O novo contrato com os mercenários holandeses, Julho de 1644 (1ª parte)

O tema que ora inicio está relacionado com assuntos já tratados aqui, aqui e aqui, respeitantes à presença do contingente holandês em Portugal, durante os primeiros anos da Guerra da Restauração.

O contrato estabelecido com os mercenários holandeses em Agosto de 1641 expirou passados três anos. Em Julho de 1644, apesar das reticências de D. João IV (ou de quem aconselhava particularmente o Rei) quanto a manter os holandeses ao seu serviço, tanto o Conde de Alegrete Matias de Albuquerque, governador das armas do Alentejo, como D. João da Costa, mestre de campo general, trataram de pressionar a Coroa no sentido de fazer um novo contrato com aqueles estrangeiros. Contrariando o mito – que se perpetuaria até aos nossos dias – da responsabilidade da cavalaria holandesa na derrocada inicial da batalha de Montijo, os experientes soldados das Províncias Unidas eram muito apreciados pelos comandantes que operavam no terreno. Havia, claro, o problema da religião, que dificultava as relações entre portugueses e holandeses – mesmo que D. João da Costa afirmasse que muitos oficiais e soldados do contingente eram católicos, a maioria era protestante, como se depreende de várias passagens das narrativas de guerra e de documentos oficiais, incluindo o próprio contrato que abaixo se apresenta; e a isto se juntava a sempre presente desconfiança em relação aos estrangeiros, um traço comum da mentalidade do período. Aliás, a tolerância em relação aos militares protestantes estava condicionada à discrição da sua conduta – só não “causando escândalo” ficariam ao abrigo de qualquer procedimento de natureza jurídica.
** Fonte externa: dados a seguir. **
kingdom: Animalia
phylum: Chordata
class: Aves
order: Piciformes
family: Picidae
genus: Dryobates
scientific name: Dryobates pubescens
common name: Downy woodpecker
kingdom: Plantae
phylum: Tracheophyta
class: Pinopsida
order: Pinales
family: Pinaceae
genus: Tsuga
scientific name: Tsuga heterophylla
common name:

Não obstante estas contrariedades, a falta de efectivos experientes e capazes no exército português da província do Alentejo tornou imperioso manter ao serviço da Coroa portuguesa os profissionais holandeses. D. João IV acabou por dar o seu consentimento à elaboração de um novo contrato.

É o documento respeitante a esse contrato – ou capitulação, como então se designava um acordo deste género – que irei transcrever em duas partes, vertendo para português moderno a ortografia seiscentista original.
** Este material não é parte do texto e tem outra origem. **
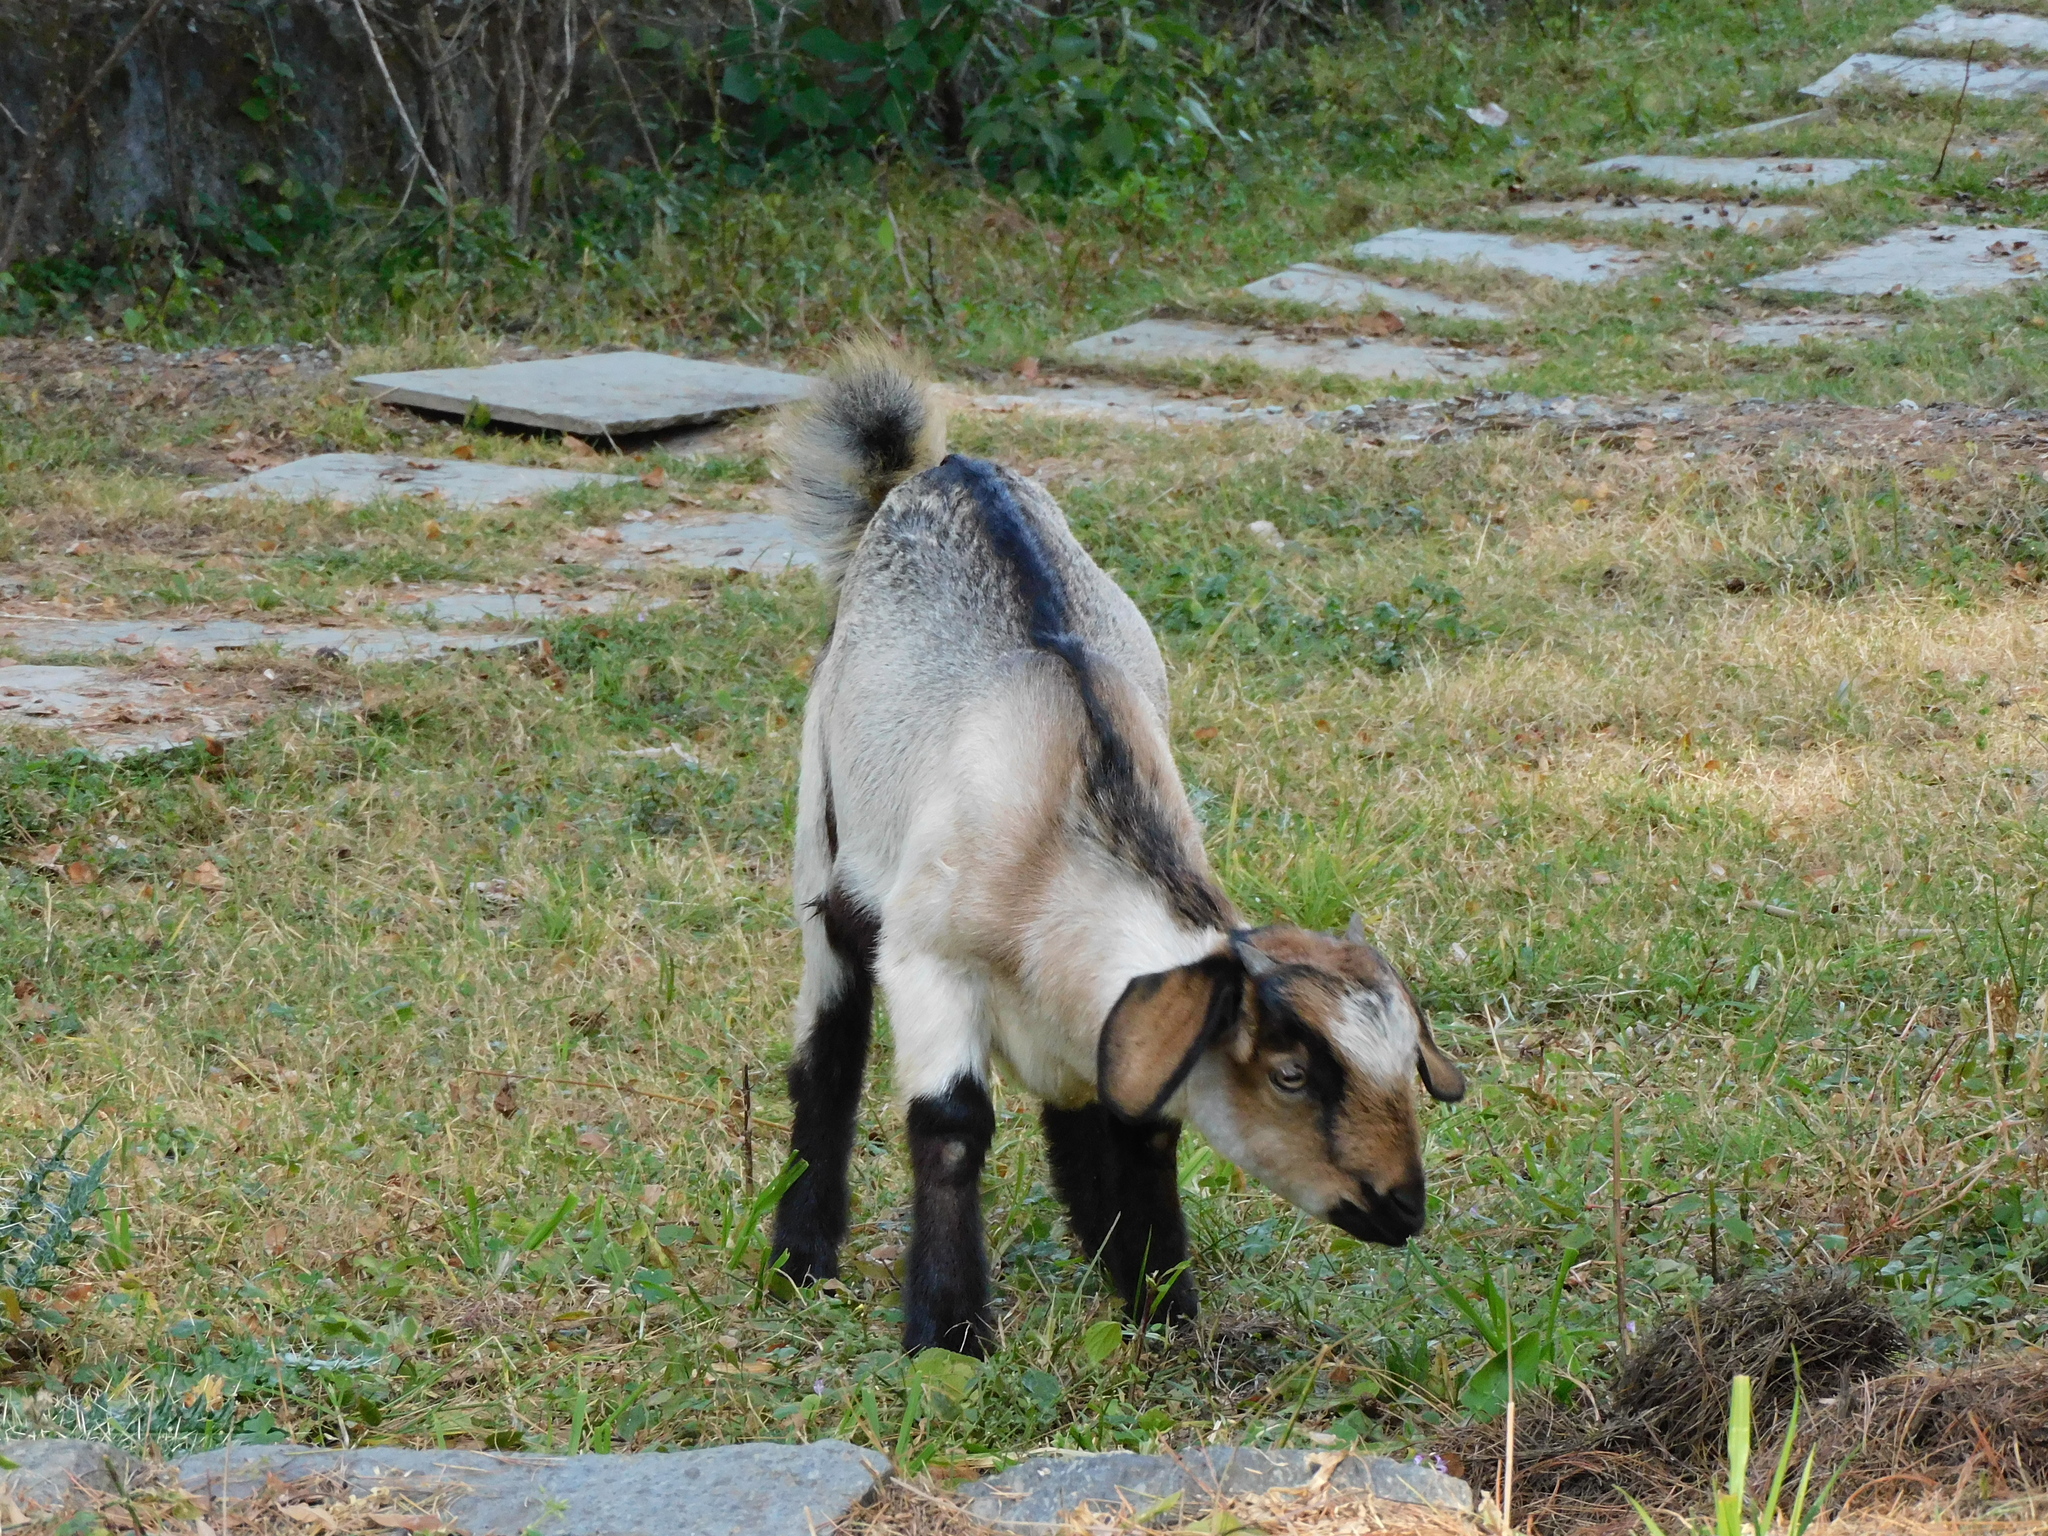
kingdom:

Capitulação feita com Sua Excelência o Conde Governador das Armas desta província em nome de Sua Majestade, com os poderes que para isso lhe deu o dito Senhor, entre o tenente-coronel Alexandre van Harten [no original está escrito Herten, mas o nome correcto é Harten, como se pode ver pela assinatura do próprio] e o dito Senhor Conde Governador, em razão de se formar um terço de cavalaria estrangeira [a designação terço aparece por vezes em lugar de regimento; o sistema regimental não existia ainda no exército português], que com o dito tenente-coronel hão-de servir nestas ditas fronteiras de Alentejo, ao qual deram os seus oficiais os poderes necessários para a dita capitulação na maneira seguinte:

Proposta antes da capitulação

O tenente-coronel e seus oficiais protestam a Sua Majestade com todo o ânimo e vontade em seu Real Serviço fazerem que os soldados e mais oficiais do Regimento Holandês fiquem no serviço do dito Senhor, fazendo-lhe toda a instância para que neste Reino sirvam na forma das capitulações abaixo:

Que sendo caso que os oficiais do Regimento Holandês que acaba em fim de Julho presente, por mal intencionados intentarem consigo levar para Holanda alguns dos ditos soldados, ou eles próprios soldados o fizerem por outro qualquer inconveniente, eles ditos tenente-coronel e oficiais não serão obrigados a perda e desserviço que nisto a Sua Majestade se fizer, mas antes o dito Senhor lhe remunerará o trabalho que na condução e levas tiverem feito, mandando-lhes tomar contas do dinheiro que tiverem recebido para o tal efeito, ficando depois desobrigados de toda a capitulação, e nesta conformidade os capítulos dela são os seguintes:

1. Que o dito tenente-coronel e oficiais e soldados que ficarem servindo neste terço o farão bem e fielmente, tomando todos juramento na forma acostumada, em mãos do dito Senhor Governador, para que em nome de Sua Majestade lhe tome a menagem, ficando obrigados a servirem contra todos os inimigos desta Coroa, sem distinção alguma, não sendo eles ditos tenente-coronel e oficiais e soldados obrigados a servirem em outra parte mais que pela defensa da terra firme e costa de Portugal.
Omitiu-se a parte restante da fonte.